Anna Rita Marchesini (November 19, 1953 – July 30, 2016) was an Italian actress, voice actress, comedian, impressionist and writer.

Together with fellow actors Tullio Solenghi and Massimo Lopez, she has been a member of the comic group known as Il Trio (The Trio).

Biography
Marchesini graduated in Psychology at the Sapienza University of Rome in 1975 and attended, from the following year, the Silvio D'Amico National Academy of Dramatic Arts. She began her career on stage and as a voice actress: in 1982, during a dubbing session, she met Massimo Lopez and, together with Tullio Solenghi, they founded Il Trio, which debuts on Rai Radio 2 with the Hellzapoppin radio show.

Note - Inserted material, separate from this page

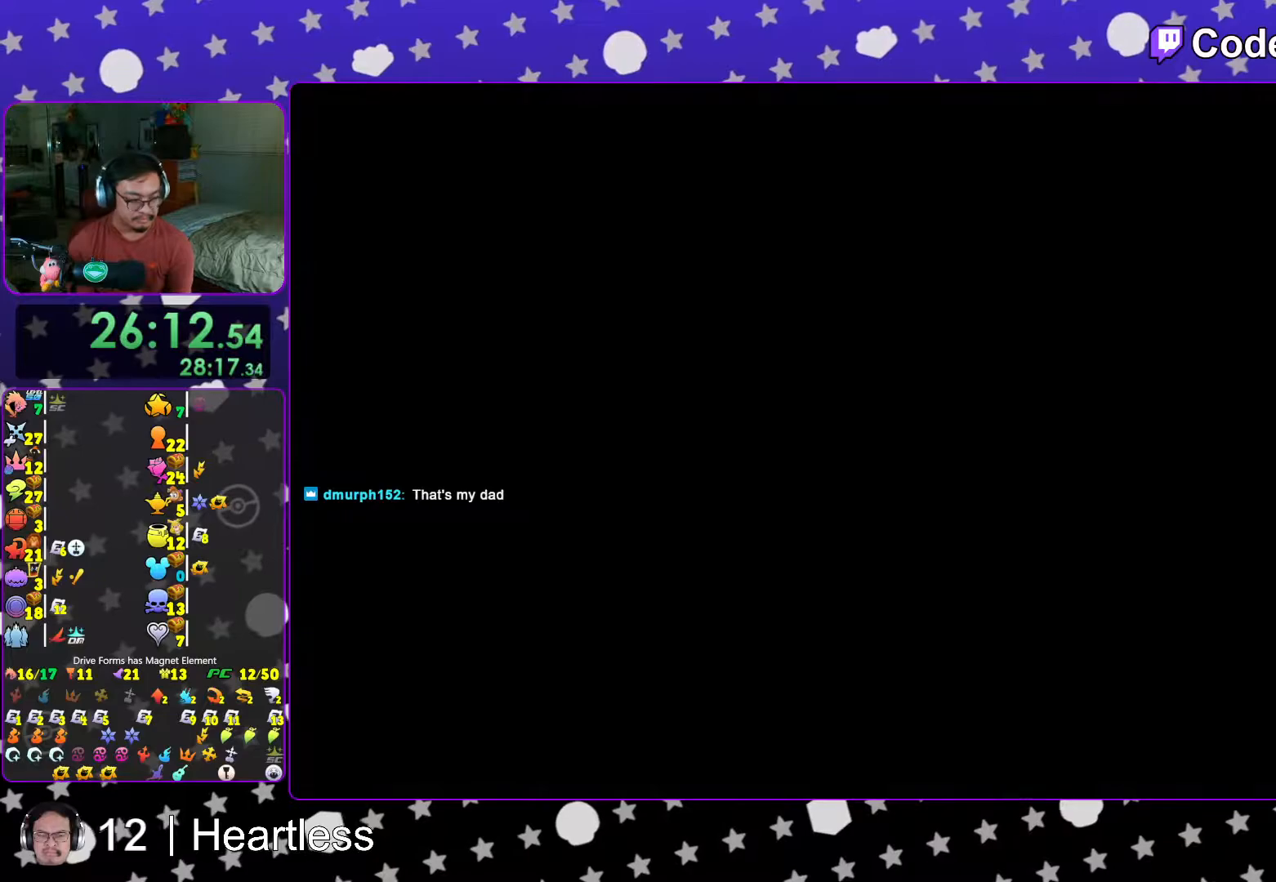
{"dt_ms": 500, "buttons": [], "left_stick": "center", "right_stick": "center", "events": [[17, "B", "up"], [117, "B", "down"], [167, "B", "up"], [267, "B", "down"], [333, "B", "up"], [417, "B", "down"], [467, "B", "up"]]}
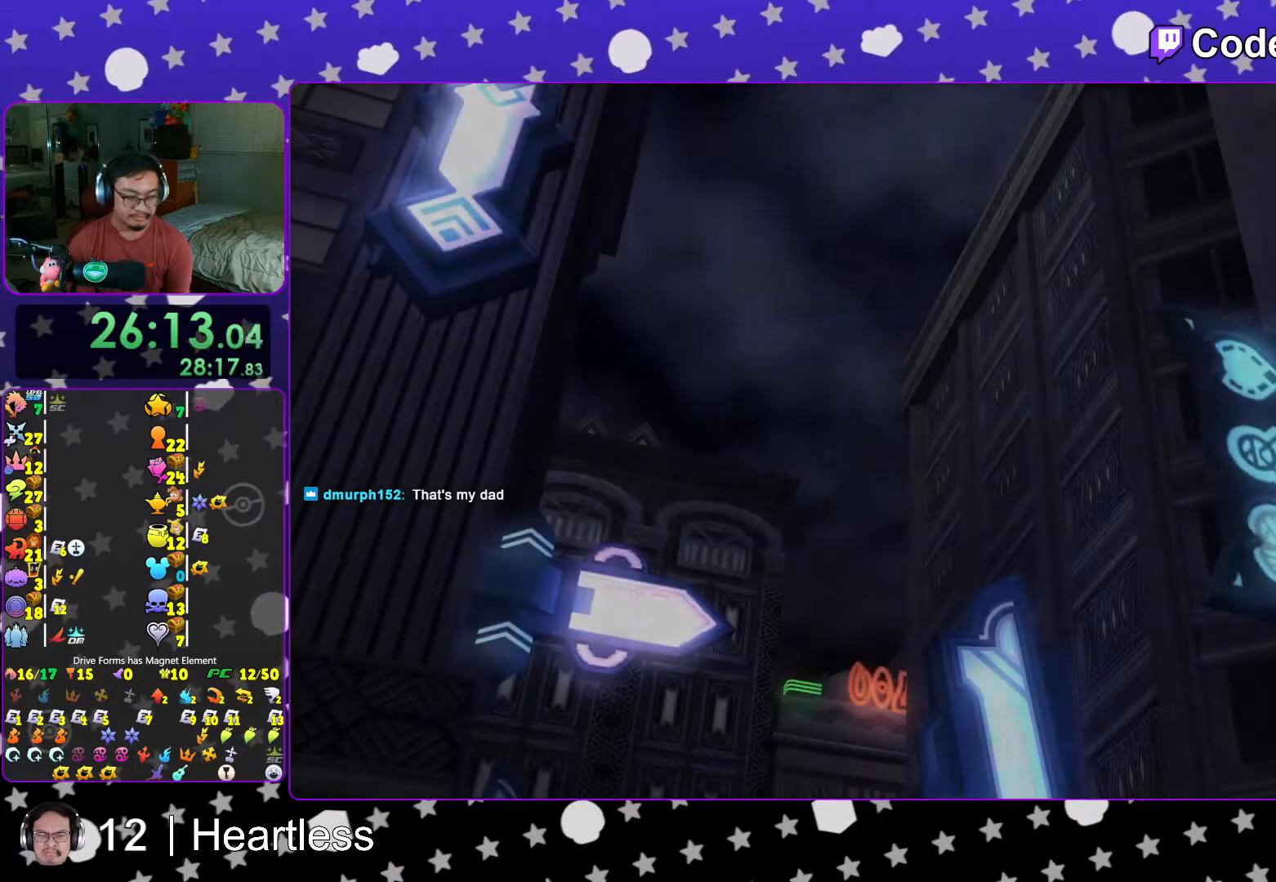
{"dt_ms": 500, "buttons": ["DPAD_DOWN"], "left_stick": "center", "right_stick": "center", "events": [[67, "B", "down"], [183, "B", "up"], [317, "START", "down"], [433, "START", "up"], [483, "DPAD_DOWN", "down"]]}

Following the great success of Hellzapoppin, the Trio participated in various television programs like Domenica in and the 1986 edition of Fantastico and took part to the Sanremo Music Festival editions of 1986, 1987 and 1989.

In 1990, the Trio reaches the peak of success with the parody of Alessandro Manzoni's The Betrothed, which was broadcast on Rai 1 in 5 episodes. Together with Solenghi and Lopez, Marchesini brought on stage two theatrical shows: Allacciare le cinture di sicurezza (Fasten your seat belts) in 1987 and In principio era il trio (In the Beginning, there was the Trio) in 1990.

The Trio dissolved in 1994, due to the will of all three actors to work as soloists, but reunited for one last time in 2008 to celebrate its 25th anniversary with the TV-program Non esiste più la mezza stagione.

As a soloist, Marchesini took part to several TV-programs, giving impressions of many famous characters, such as Gina Lollobrigida and Rita Levi-Montalcini.

Since 2000, Marchesini began as well her writing career with several collections of stories and short comic monologues, like ...che siccome che sono cecata (...since I am blind, 2000), quoting one of her most famous catchphrases, Il terrazzino dei gerani timidi (The terrace of shy geraniums, 2011) and Moscerine (Gnats, 2013).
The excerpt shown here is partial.